TEXT PASSAGE>
Advantageously, and as also shown in FIGS. 2 and 3, that portion of the production tubing 16 in which the holes 24 are formed is surrounded, between the sealing means 30 and 32, by a separate ring 52 made of a material having high resistance to erosion wear, such as a ceramic. More precisely, the separate ring 52 is interposed between the tubing 16 and the closure sleeve 26, at the same level as the holes 24. In register with each of the holes 24, it is provided with another hole 54 that is slightly smaller in section. When the flow rate control device is open, this configuration makes it possible to reduce significantly the wear on the edges of the holes 24 provided in the production tubing 16.
By way of precaution, and as shown in FIGS. 2 and 3, one or more rings 56 may be placed on the production tubing 16 between the holes 24 and the sealing means 32. These rings 56 are made of metal or of polytetrafluoroethylene, and they provide additional protection for the sealing means 32 by forming a filter which holds back impurities such as mud and sand.
These various complementary configurations may be advantageously combined with the protective sleeve 34 to increase very significantly the life-span of the flow rate control device as a whole. However, none of them is essential to the invention.
Naturally, the invention is not limited to the embodiment described above by way of example. Thus, instead of sliding parallel to the axis of the production tubing, the closure sleeve may move over a different path, such as a helical path. In addition, the device may be opened by the closure sleeve moving downwards. In which case, the protective sleeve is placed above said closure sleeve so as to protect the sealing means situated above the holes, when they are not covered by the closure sleeve.
Claims (19)

EXERCISE> Reproduce the stretch of the flow rate control device passage from "These various complementary" through "the closure sleeve.", swapping "protective sleeve" for "guard sleeve" each time it occurs.

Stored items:
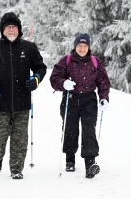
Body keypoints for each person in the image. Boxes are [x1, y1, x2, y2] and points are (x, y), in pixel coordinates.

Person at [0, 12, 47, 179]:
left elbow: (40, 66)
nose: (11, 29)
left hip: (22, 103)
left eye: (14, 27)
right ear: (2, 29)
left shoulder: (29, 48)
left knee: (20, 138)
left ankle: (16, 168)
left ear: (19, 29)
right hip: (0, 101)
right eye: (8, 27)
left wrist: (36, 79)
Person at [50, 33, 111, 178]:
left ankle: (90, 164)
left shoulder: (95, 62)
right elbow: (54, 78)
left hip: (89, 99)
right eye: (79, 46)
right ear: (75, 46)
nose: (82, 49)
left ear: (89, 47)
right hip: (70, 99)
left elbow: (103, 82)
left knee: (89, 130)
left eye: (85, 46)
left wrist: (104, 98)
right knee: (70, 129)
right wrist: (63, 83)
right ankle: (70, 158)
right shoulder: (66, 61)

--

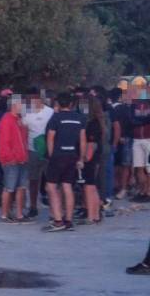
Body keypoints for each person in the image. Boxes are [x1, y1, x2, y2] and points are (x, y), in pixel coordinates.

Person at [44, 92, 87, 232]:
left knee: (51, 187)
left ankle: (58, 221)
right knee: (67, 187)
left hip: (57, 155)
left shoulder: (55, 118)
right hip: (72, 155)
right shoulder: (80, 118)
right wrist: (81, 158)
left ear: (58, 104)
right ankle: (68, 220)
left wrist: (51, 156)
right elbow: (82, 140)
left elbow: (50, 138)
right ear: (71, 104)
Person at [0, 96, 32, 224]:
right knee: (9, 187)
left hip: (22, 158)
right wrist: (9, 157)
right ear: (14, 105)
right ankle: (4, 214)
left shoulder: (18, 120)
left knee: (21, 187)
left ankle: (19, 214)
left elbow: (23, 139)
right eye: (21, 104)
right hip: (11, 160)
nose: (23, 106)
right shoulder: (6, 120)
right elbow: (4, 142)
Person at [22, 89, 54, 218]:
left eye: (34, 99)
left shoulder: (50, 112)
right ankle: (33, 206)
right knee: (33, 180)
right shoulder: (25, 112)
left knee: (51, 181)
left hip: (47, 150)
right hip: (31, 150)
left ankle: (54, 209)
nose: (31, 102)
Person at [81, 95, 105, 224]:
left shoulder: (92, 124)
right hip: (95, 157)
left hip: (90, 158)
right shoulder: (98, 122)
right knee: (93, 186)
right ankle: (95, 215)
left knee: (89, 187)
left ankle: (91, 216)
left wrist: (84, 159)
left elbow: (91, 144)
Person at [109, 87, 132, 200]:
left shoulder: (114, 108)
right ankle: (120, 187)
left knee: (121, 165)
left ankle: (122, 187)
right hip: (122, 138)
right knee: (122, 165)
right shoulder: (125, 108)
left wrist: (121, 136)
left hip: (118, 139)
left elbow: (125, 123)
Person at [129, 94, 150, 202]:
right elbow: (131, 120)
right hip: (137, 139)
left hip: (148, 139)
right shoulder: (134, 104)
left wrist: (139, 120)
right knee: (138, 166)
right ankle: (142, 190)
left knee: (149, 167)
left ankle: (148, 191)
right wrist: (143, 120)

* * *

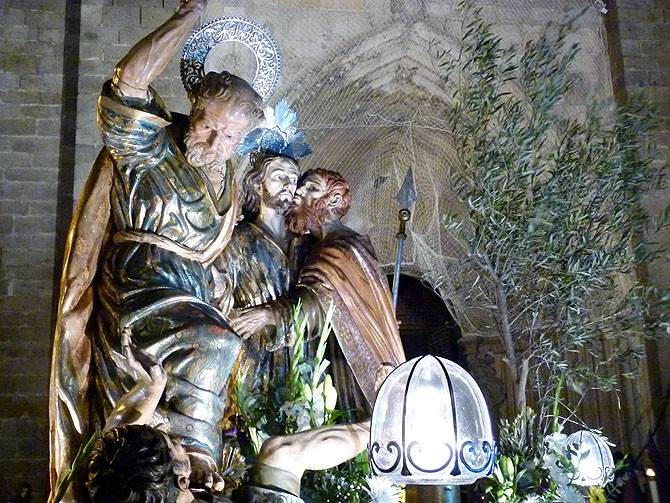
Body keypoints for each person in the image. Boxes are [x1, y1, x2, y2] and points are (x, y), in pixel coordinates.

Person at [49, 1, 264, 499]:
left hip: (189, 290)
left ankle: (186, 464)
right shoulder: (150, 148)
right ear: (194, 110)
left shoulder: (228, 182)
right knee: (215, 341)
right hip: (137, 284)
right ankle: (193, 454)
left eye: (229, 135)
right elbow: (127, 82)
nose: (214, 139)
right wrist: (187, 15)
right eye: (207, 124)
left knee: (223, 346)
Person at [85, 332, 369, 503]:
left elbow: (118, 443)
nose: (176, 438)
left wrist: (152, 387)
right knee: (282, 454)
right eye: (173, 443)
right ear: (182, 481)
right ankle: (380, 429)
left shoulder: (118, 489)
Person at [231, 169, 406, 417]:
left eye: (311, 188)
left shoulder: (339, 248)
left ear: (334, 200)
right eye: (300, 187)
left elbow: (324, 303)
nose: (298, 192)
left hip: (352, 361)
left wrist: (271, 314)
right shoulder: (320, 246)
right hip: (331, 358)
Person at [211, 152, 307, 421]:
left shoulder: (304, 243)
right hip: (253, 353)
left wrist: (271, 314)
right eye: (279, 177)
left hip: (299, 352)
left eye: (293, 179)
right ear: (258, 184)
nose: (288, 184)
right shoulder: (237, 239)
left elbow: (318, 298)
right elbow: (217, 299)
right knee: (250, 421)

TASK RESULT>
These various complementary configurations may be advantageously combined with the guard sleeve 34 to increase very significantly the life-span of the flow rate control device as a whole. However, none of them is essential to the invention.
Naturally, the invention is not limited to the embodiment described above by way of example. Thus, instead of sliding parallel to the axis of the production tubing, the closure sleeve may move over a different path, such as a helical path. In addition, the device may be opened by the closure sleeve moving downwards. In which case, the guard sleeve is placed above said closure sleeve so as to protect the sealing means situated above the holes, when they are not covered by the closure sleeve.